TASK TO CARRY OUT —
With the images removed, return every line below exactly as it reads.

(Dataset entries)

-*-

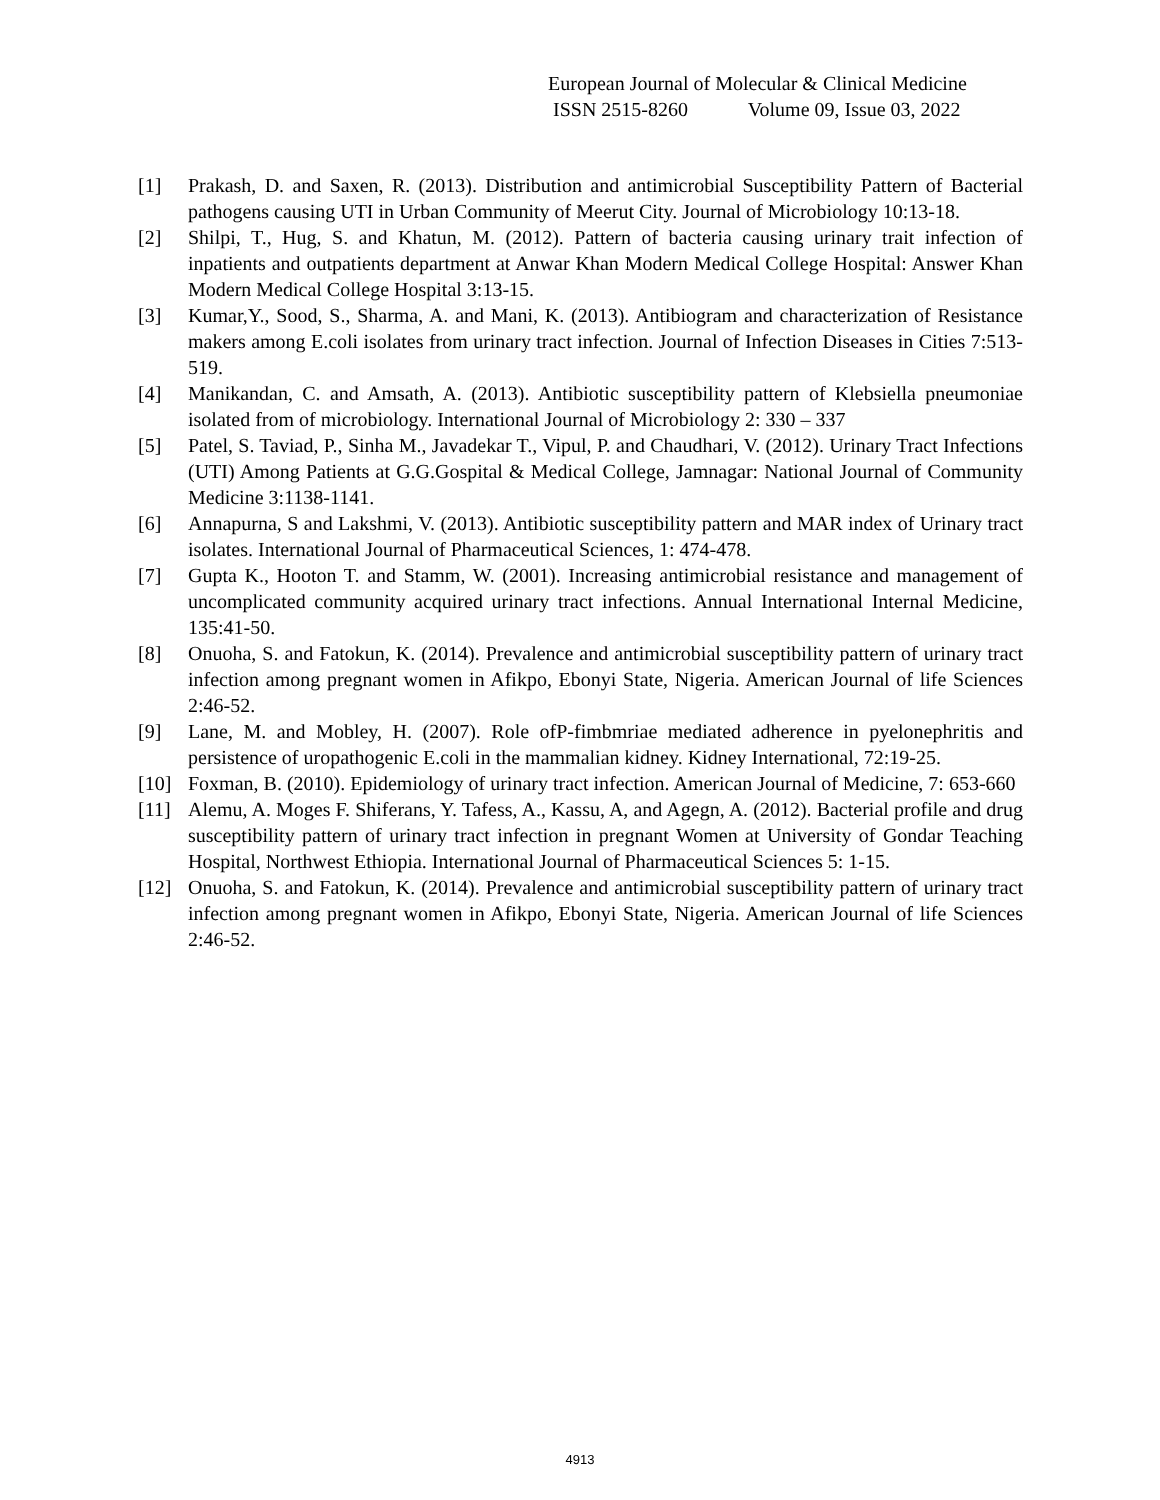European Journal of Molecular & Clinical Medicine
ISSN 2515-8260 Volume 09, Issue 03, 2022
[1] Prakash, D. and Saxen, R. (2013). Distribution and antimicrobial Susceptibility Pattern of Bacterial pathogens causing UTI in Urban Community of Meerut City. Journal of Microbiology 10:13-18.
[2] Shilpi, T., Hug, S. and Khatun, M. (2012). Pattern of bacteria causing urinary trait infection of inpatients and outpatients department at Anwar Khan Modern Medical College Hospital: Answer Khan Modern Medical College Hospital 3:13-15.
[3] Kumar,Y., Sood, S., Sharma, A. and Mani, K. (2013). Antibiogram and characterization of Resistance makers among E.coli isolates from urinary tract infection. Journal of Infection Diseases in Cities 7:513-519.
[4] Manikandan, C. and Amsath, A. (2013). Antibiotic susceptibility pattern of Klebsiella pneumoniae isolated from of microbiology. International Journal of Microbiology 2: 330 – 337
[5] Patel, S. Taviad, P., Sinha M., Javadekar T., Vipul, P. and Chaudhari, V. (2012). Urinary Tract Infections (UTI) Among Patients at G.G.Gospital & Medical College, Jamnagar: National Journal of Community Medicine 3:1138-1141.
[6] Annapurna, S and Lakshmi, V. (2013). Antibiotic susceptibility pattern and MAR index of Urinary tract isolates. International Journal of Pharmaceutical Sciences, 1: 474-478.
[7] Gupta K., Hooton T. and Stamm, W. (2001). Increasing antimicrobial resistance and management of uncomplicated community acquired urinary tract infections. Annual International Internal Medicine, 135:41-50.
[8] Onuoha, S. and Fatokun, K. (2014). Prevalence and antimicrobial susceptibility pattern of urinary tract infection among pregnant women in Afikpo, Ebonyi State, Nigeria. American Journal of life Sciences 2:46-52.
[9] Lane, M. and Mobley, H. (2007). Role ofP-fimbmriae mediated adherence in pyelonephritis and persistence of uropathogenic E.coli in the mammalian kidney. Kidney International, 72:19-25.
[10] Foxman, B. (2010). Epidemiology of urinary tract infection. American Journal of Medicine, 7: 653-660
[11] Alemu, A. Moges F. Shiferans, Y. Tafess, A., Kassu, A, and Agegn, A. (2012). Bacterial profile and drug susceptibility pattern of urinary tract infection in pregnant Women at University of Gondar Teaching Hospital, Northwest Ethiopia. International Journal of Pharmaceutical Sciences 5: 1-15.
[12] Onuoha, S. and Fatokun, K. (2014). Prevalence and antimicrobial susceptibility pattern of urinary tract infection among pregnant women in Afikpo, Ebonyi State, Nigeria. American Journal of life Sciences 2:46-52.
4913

-*-

RESPONSE BOX —
European Journal of Molecular & Clinical Medicine
ISSN 2515-8260 Volume 09, Issue 03, 2022
[1] Prakash, D. and Saxen, R. (2013). Distribution and antimicrobial Susceptibility Pattern of Bacterial pathogens causing UTI in Urban Community of Meerut City. Journal of Microbiology 10:13-18.
[2] Shilpi, T., Hug, S. and Khatun, M. (2012). Pattern of bacteria causing urinary trait infection of inpatients and outpatients department at Anwar Khan Modern Medical College Hospital: Answer Khan Modern Medical College Hospital 3:13-15.
[3] Kumar,Y., Sood, S., Sharma, A. and Mani, K. (2013). Antibiogram and characterization of Resistance makers among E.coli isolates from urinary tract infection. Journal of Infection Diseases in Cities 7:513-519.
[4] Manikandan, C. and Amsath, A. (2013). Antibiotic susceptibility pattern of Klebsiella pneumoniae isolated from of microbiology. International Journal of Microbiology 2: 330 – 337
[5] Patel, S. Taviad, P., Sinha M., Javadekar T., Vipul, P. and Chaudhari, V. (2012). Urinary Tract Infections (UTI) Among Patients at G.G.Gospital & Medical College, Jamnagar: National Journal of Community Medicine 3:1138-1141.
[6] Annapurna, S and Lakshmi, V. (2013). Antibiotic susceptibility pattern and MAR index of Urinary tract isolates. International Journal of Pharmaceutical Sciences, 1: 474-478.
[7] Gupta K., Hooton T. and Stamm, W. (2001). Increasing antimicrobial resistance and management of uncomplicated community acquired urinary tract infections. Annual International Internal Medicine, 135:41-50.
[8] Onuoha, S. and Fatokun, K. (2014). Prevalence and antimicrobial susceptibility pattern of urinary tract infection among pregnant women in Afikpo, Ebonyi State, Nigeria. American Journal of life Sciences 2:46-52.
[9] Lane, M. and Mobley, H. (2007). Role ofP-fimbmriae mediated adherence in pyelonephritis and persistence of uropathogenic E.coli in the mammalian kidney. Kidney International, 72:19-25.
[10] Foxman, B. (2010). Epidemiology of urinary tract infection. American Journal of Medicine, 7: 653-660
[11] Alemu, A. Moges F. Shiferans, Y. Tafess, A., Kassu, A, and Agegn, A. (2012). Bacterial profile and drug susceptibility pattern of urinary tract infection in pregnant Women at University of Gondar Teaching Hospital, Northwest Ethiopia. International Journal of Pharmaceutical Sciences 5: 1-15.
[12] Onuoha, S. and Fatokun, K. (2014). Prevalence and antimicrobial susceptibility pattern of urinary tract infection among pregnant women in Afikpo, Ebonyi State, Nigeria. American Journal of life Sciences 2:46-52.
4913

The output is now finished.